Casa Susanna
Dans les années 1950-60, un petit coin de paradis des Catskills, dans l'État de New York, abrite le premier réseau clandestin de travestis. La maison de Susanna, alias féminin de Tito, et de sa femme Maria, est devenue un club privé dont les invitées sont de délicates femmes américaines. Que se jouait-il dans le cœur des hommes venus chercher un peu de paix et de joie à la Casa Susanna ?
Tout a commencé par un livre. L'antiquaire Robert Swope, en chinant sur un marché aux puces new-yorkais, découvre une boîte remplie de photographies. Sur ces Ektachromes – des clichés chatoyants d’une célèbre marque de pellicule – des hommes travestis en épouses modèles de la classe moyenne posent dans un cadre naturel idyllique et dans le salon cossu d’une maison. Un petit panneau de bois porte ces mots : Casa Susanna, seul indice concernant ce lieu. Le collectionneur publie ces images dans un livre (Casa Susanna, PowerHouse Books, 2005). Sébastien Lifshitz, amateur de photographies sur le travestissement, se procure cet ouvrage dans le cadre de ses recherches sur la transidentité. Avec Isabelle Bonnet, historienne de la photographie et autrice d’un mémoire sur la Casa Susanna, ils remontent le temps ensemble et interrogent les témoins de l'époque.

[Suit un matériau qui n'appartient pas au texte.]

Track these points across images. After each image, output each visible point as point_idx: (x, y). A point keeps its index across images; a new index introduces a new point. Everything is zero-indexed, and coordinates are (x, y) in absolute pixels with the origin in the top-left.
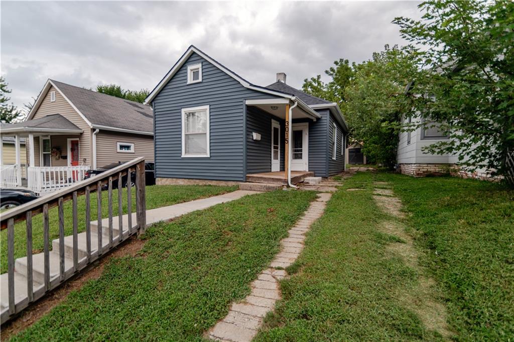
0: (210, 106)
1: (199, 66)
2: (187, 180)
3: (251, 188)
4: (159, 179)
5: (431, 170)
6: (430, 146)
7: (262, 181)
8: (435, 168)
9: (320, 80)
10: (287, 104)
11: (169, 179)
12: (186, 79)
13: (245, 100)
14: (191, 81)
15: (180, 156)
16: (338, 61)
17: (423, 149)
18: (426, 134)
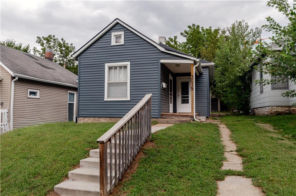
0: (131, 62)
1: (122, 33)
2: (109, 118)
3: (167, 122)
4: (82, 118)
5: (279, 110)
6: (286, 92)
7: (174, 117)
8: (282, 109)
9: (177, 40)
10: (192, 64)
11: (92, 118)
12: (111, 42)
13: (160, 59)
14: (114, 43)
15: (103, 100)
16: (191, 26)
17: (282, 94)
18: (274, 86)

Dans les années 60, se travestir comportait de nombreux risques : arrestation pour racolage, dénonciation, et la possibilité de voir sa carrière et sa vie sociale s'effondrer. Cette pratique taboue se faisait alors en cachette, à la maison, loin des regards. Mais pas toujours. Les travestis de la Casa étaient souvent des hommes hétérosexuels, vivant une vie maritale des plus conformistes. Comme le révèle le film, certaines épouses connaissaient ce lieu et y étaient même invitées. La dimension supplémentaire apportée par le documentaire est le statut de la Casa Susanna en tant que l'un des premiers réseaux transgenres. C’est notamment à travers les témoignages de deux membres de cette communauté, Katherine Cummings (1935-2022) et Diana Merry-Shapiro (née en 1939) – anciennement John et David – que nous découvrons comment elles ont accepté leur transidentité et sont devenues des femmes au quotidien.

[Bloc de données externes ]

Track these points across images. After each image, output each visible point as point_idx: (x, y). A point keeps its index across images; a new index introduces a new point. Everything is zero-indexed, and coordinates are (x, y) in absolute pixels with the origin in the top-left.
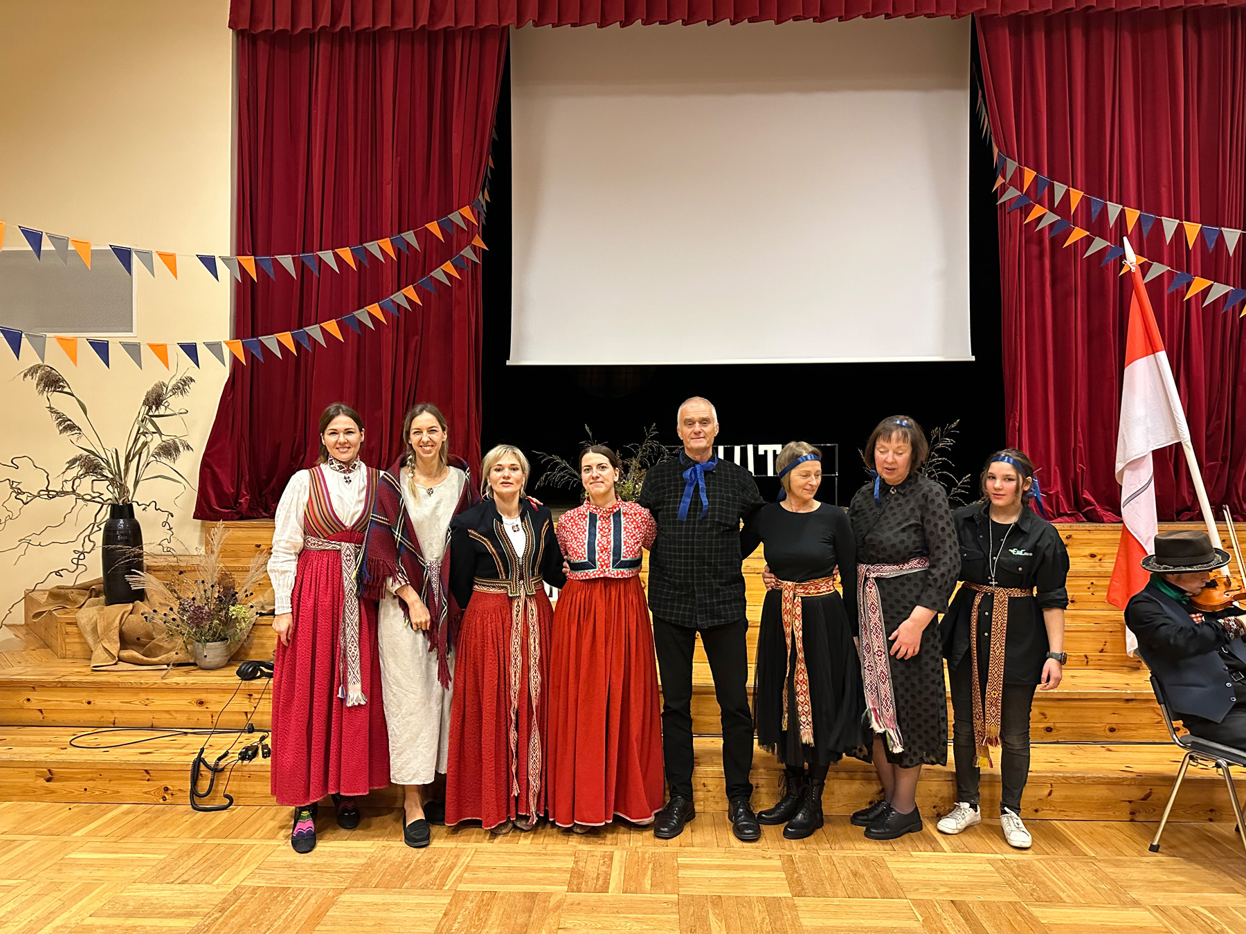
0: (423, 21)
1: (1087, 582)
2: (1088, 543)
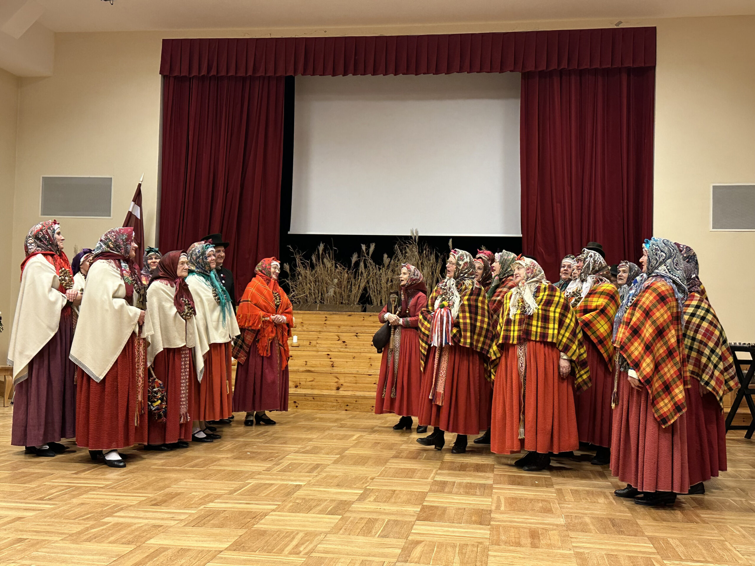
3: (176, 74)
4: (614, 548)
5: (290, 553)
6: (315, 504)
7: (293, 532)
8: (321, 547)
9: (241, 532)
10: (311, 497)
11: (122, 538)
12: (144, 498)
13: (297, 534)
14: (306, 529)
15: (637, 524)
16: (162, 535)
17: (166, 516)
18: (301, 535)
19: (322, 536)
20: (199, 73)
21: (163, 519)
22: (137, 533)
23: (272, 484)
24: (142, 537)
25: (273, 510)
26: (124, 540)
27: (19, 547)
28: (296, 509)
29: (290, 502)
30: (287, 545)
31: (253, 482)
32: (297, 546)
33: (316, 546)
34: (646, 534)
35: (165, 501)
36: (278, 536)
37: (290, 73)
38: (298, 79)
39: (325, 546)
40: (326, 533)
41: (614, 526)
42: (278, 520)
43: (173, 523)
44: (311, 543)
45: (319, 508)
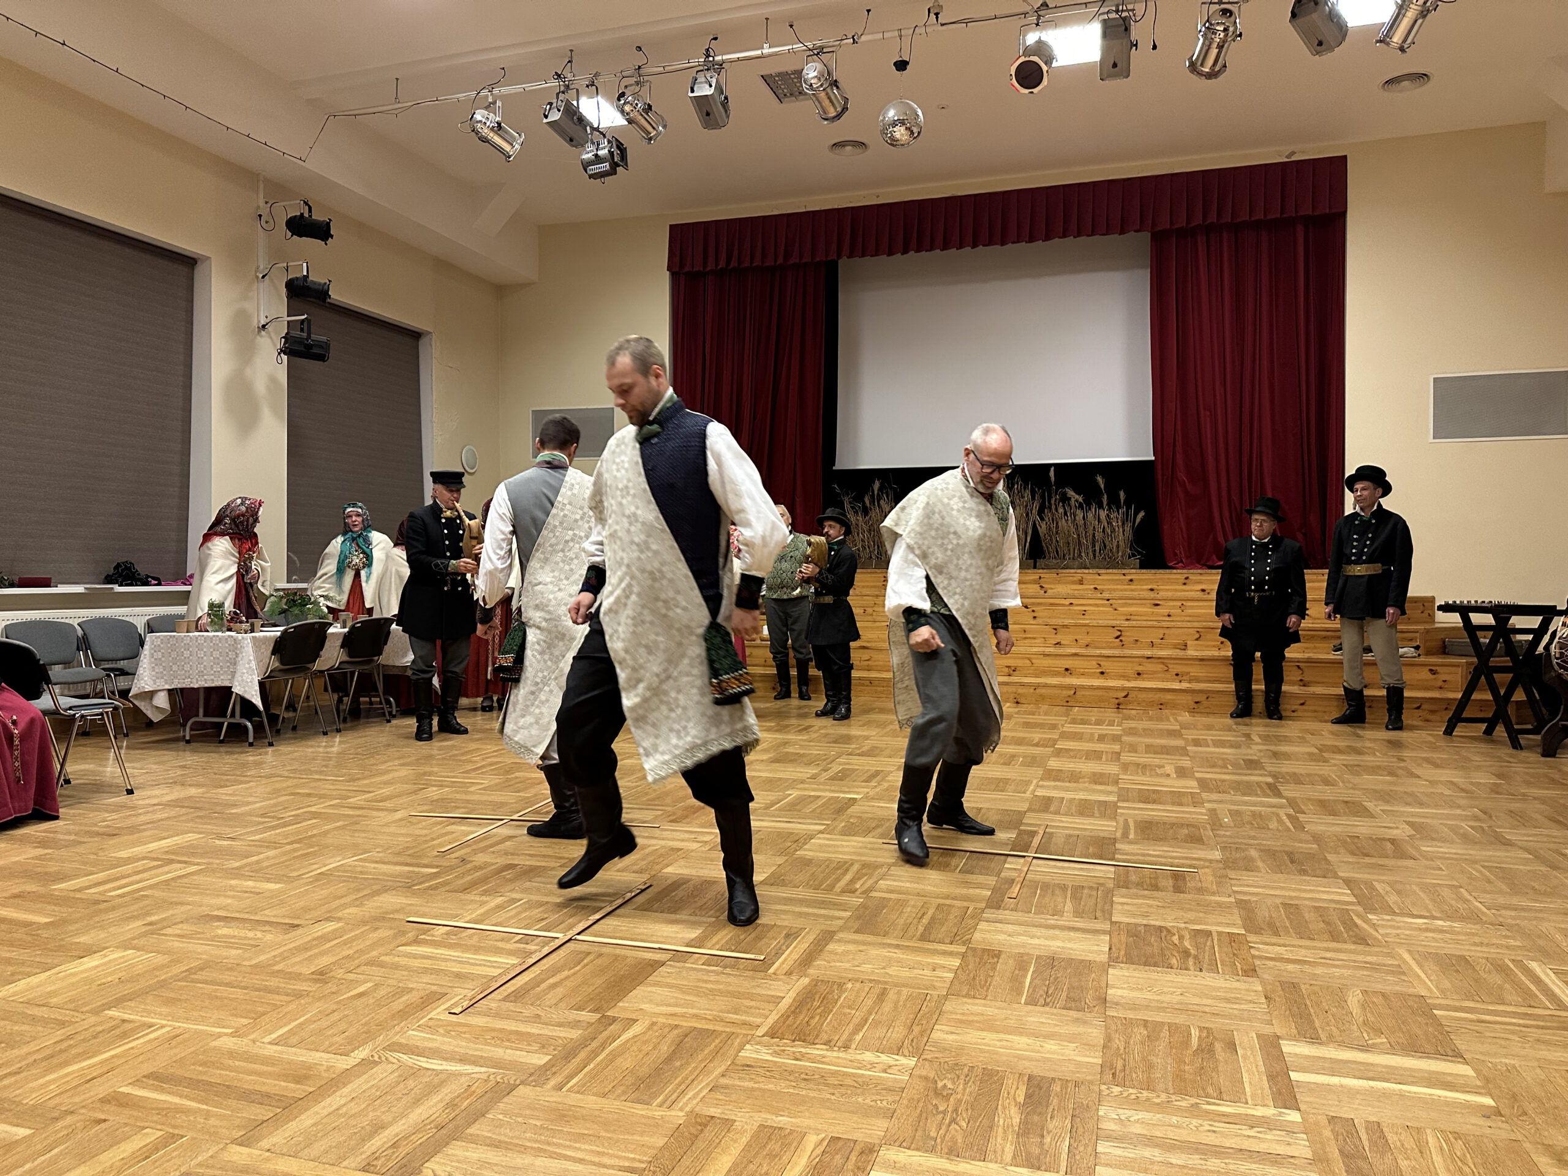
0: (780, 261)
1: (1179, 604)
2: (1200, 582)
3: (687, 269)
4: (1293, 894)
5: (843, 891)
6: (874, 825)
7: (846, 863)
8: (882, 884)
9: (780, 860)
10: (869, 815)
11: (633, 865)
12: (660, 813)
13: (852, 864)
14: (863, 858)
15: (1326, 860)
16: (682, 862)
17: (687, 836)
18: (856, 867)
19: (884, 869)
20: (717, 265)
21: (683, 840)
22: (651, 859)
23: (819, 797)
24: (657, 864)
25: (821, 832)
26: (635, 868)
27: (508, 874)
28: (849, 831)
29: (842, 821)
30: (838, 880)
31: (794, 794)
32: (853, 881)
33: (876, 882)
34: (1341, 874)
35: (687, 817)
36: (828, 866)
37: (832, 256)
38: (843, 264)
39: (888, 883)
40: (890, 866)
41: (1292, 862)
42: (826, 845)
43: (695, 846)
44: (870, 878)
45: (880, 830)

Cette histoire rappelle les mélodrames de Douglas Sirk : des familles désunies, des amours impossibles, des drames à la fois psychologiques et sociaux. Certaines personnes ont renoncé au travestissement, d'autres ont choisi de changer de sexe. Le spectre de la mort plane sur ces vies tourmentées, comme pour l'écrivain de science-fiction Donald Wollheim, le père de Betsy Wollheim, interviewée dans le film. Il semble qu’il n’ait jamais trouvé de joie ailleurs qu'à la Casa Susanna, où il pouvait porter les vêtements, les bijoux et le nom d'une femme. Jusqu’à souhaiter en devenir une ? Sa fille ne le saura probablement jamais, car il a emporté son secret avec lui.